3. Saisi sur le fondement de l’article L. 521-3 d’une demande qui n’est pas manifestement insusceptible de se rattacher à un litige relevant de la compétence du juge administratif, le juge des référés peut prescrire, à des fins conservatoires ou à titre provisoire, toutes mesures que l’urgence justifie, notamment sous forme d’injonctions adressées à l’administration, à la condition que ces mesures soient utiles et ne se heurtent à aucune contestation sérieuse.
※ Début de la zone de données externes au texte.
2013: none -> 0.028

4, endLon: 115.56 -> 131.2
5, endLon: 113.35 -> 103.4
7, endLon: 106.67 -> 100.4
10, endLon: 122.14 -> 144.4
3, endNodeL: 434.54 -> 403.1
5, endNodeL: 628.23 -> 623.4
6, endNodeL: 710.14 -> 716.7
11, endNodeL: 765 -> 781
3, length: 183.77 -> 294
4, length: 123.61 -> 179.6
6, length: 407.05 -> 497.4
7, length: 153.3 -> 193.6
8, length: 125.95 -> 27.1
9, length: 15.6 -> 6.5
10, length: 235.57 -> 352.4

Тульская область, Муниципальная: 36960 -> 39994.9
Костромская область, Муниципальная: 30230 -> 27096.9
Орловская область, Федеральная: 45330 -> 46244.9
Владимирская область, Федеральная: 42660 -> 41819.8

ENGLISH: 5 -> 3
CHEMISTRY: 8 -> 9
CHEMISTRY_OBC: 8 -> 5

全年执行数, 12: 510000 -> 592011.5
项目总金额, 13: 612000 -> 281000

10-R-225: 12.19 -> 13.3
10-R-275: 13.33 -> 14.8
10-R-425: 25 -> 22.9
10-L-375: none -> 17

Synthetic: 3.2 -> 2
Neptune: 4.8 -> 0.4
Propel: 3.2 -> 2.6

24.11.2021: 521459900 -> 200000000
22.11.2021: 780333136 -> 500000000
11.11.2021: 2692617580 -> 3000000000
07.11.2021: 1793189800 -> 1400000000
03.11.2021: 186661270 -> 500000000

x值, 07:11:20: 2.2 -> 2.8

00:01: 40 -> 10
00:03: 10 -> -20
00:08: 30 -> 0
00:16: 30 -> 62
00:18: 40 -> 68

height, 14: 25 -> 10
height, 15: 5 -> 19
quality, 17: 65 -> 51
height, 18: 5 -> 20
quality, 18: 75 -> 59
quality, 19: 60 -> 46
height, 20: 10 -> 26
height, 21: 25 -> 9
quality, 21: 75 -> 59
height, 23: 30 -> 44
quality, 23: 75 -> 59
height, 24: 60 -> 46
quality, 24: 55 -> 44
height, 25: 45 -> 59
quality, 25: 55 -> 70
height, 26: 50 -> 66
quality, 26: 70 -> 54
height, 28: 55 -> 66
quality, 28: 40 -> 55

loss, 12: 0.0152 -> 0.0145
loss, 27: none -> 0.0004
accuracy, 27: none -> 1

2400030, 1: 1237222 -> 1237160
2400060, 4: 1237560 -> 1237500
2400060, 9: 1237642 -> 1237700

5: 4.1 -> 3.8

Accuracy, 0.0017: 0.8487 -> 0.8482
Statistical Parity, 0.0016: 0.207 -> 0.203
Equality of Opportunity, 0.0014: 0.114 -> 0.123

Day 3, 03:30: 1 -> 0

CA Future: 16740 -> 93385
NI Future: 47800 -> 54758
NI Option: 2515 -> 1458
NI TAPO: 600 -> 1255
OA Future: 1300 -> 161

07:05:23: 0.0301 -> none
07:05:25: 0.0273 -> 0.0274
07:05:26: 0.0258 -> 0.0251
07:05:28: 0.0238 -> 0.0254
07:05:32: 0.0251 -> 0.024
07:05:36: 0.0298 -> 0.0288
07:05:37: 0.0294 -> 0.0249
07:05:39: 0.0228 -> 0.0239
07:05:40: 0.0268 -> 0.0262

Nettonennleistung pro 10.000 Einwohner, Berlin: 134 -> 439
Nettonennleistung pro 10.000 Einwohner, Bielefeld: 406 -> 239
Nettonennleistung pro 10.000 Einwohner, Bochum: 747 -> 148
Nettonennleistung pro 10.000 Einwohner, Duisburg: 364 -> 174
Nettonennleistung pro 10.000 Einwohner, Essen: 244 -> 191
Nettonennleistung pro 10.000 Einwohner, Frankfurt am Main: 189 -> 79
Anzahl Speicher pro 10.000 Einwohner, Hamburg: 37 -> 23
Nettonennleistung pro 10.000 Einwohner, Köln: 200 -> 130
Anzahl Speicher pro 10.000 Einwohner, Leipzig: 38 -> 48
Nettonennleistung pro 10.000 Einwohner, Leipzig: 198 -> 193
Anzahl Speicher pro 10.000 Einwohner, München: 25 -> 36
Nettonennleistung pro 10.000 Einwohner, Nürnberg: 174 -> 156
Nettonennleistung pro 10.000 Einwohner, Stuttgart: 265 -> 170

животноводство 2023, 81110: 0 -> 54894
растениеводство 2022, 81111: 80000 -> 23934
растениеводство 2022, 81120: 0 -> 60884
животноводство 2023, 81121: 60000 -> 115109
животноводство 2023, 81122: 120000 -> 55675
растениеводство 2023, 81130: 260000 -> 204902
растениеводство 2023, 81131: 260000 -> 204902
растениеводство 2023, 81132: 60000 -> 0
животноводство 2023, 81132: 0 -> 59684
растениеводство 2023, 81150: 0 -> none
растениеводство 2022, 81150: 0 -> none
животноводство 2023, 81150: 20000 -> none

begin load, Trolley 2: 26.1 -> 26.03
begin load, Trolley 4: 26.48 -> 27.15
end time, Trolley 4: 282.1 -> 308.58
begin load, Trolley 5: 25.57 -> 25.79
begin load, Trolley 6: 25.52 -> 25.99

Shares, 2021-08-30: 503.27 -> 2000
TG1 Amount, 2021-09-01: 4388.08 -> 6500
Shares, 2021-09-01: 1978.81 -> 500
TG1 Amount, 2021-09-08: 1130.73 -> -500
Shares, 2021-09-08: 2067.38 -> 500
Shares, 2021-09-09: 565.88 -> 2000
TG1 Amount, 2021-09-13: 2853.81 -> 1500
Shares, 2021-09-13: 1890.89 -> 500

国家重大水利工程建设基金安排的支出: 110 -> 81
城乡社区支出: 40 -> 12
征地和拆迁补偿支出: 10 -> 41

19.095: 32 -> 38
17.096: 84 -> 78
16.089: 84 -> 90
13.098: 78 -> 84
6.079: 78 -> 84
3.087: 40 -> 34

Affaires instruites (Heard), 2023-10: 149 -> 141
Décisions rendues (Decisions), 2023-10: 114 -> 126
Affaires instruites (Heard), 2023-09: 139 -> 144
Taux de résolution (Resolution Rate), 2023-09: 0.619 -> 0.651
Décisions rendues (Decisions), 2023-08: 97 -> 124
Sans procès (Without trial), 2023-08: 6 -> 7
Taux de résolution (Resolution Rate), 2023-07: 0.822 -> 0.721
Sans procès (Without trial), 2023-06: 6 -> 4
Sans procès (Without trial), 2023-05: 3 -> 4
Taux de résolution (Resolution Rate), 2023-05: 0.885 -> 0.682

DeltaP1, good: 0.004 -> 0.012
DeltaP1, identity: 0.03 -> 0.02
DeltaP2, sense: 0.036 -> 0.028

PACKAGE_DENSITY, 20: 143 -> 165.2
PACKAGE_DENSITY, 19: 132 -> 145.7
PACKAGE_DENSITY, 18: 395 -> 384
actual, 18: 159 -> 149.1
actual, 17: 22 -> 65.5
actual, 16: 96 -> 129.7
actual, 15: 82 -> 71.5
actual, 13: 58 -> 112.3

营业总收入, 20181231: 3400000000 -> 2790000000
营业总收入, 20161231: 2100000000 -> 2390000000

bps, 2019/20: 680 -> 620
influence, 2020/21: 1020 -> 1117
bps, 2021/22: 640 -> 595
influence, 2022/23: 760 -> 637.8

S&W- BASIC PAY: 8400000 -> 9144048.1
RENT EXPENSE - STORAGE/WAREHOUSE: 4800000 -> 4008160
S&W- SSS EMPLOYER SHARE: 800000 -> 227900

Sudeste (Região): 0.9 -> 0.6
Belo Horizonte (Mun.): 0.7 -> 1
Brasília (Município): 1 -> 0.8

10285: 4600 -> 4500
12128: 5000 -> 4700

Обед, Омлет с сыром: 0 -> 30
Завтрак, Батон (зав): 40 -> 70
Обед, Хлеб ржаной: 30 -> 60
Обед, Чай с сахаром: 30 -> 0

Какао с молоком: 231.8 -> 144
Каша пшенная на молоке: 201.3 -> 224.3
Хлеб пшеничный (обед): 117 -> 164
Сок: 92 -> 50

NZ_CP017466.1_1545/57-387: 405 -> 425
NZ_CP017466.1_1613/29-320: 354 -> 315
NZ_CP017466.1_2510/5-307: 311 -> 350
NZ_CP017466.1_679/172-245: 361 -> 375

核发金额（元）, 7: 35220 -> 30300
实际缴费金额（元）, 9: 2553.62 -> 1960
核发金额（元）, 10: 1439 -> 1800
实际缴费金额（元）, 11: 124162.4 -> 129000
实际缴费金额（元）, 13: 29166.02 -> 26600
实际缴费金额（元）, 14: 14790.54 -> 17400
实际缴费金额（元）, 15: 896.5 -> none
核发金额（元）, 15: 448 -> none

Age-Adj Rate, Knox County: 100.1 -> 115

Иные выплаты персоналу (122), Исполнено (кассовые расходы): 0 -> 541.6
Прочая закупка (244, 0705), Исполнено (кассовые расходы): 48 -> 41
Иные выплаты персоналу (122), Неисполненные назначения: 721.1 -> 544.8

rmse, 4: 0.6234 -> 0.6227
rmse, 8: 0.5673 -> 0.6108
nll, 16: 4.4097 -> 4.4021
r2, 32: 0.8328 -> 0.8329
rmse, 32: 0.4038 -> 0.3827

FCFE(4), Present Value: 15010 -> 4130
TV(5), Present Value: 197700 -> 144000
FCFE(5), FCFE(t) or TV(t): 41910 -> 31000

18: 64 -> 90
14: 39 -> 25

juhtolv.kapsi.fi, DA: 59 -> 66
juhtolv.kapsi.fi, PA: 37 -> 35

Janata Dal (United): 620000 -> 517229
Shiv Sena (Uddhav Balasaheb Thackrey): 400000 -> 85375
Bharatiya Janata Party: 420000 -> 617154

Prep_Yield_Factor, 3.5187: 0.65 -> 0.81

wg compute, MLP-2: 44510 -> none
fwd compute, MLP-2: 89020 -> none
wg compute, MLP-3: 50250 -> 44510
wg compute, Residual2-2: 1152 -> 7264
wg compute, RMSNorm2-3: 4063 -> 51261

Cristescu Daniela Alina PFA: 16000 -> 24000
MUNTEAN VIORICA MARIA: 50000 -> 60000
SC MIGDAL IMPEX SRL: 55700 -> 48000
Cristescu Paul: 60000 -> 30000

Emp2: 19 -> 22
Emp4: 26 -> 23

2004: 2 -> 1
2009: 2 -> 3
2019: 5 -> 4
En raison du caractère subsidiaire du référé régi par l’article L. 521-3, le juge saisi sur ce fondement ne peut prescrire les mesures qui lui sont demandées lorsque leurs effets pourraient être obtenus par les procédures de référé régies par les articles L. 521-1 et L. 521-2. Il ne saurait faire obstacle à l’exécution d’une décision administrative, même celle refusant la mesure demandée, à moins qu’il ne s’agisse de prévenir un péril grave.
4. Aux termes de l’article R. 432-1 du code de l’entrée et du séjour des étrangers et du droit d’asile : « Le silence gardé par l’autorité administrative sur les demandes de titres de séjour vaut décision implicite de rejet ». Aux termes de l’article R. 432-2 du même code :
« La décision implicite de rejet mentionnée à l’article R. 432-1 naît au terme d’un délai de quatre mois. (). ».
5. Il résulte de ces dispositions que la demande de titre de séjour déposée par l’intéressé en préfecture de police de Paris le 15 juillet 2022 a fait l’objet d’une décision implicite de rejet à la date du 16 novembre 2022.
6. Dans ces conditions, et outre qu’il n’appartient pas au juge des référés, saisi sur le fondement de l’article L. 521-3 du code de justice administrative, d’enjoindre à une autorité administrative de statuer sur une demande de titre de séjour, eu égard à l’intervention de cette décision implicite de rejet, la requête de M. B ne pourra qu’être rejetée, l’intéressé demeurant fondé, s’il l’estime utile, de contester la légalité de cette décision par un recours en excès de pouvoir devant le présent tribunal, assorti le cas échéant d’une demande en référé suspension, dès lors qu’il estimerait être en mesure d’établir que la condition d’urgence serait satisfaite.
O R D O N N E :
Article 1er : La requête de M. B est rejetée.
Article 2 : La présente ordonnance sera notifiée à M. A B, au préfet de police de Paris et au préfet du Val-de-Marne.
Le juge des référés,
Signé : M. Aymard
La République mande et ordonne au ministre d’Etat, ministre de l’intérieur en ce qui le concerne ou à tous commissaires de justice à ce requis en ce qui concerne les voies de droit commun contre les parties privées de pourvoir à l’exécution de la présente ordonnance.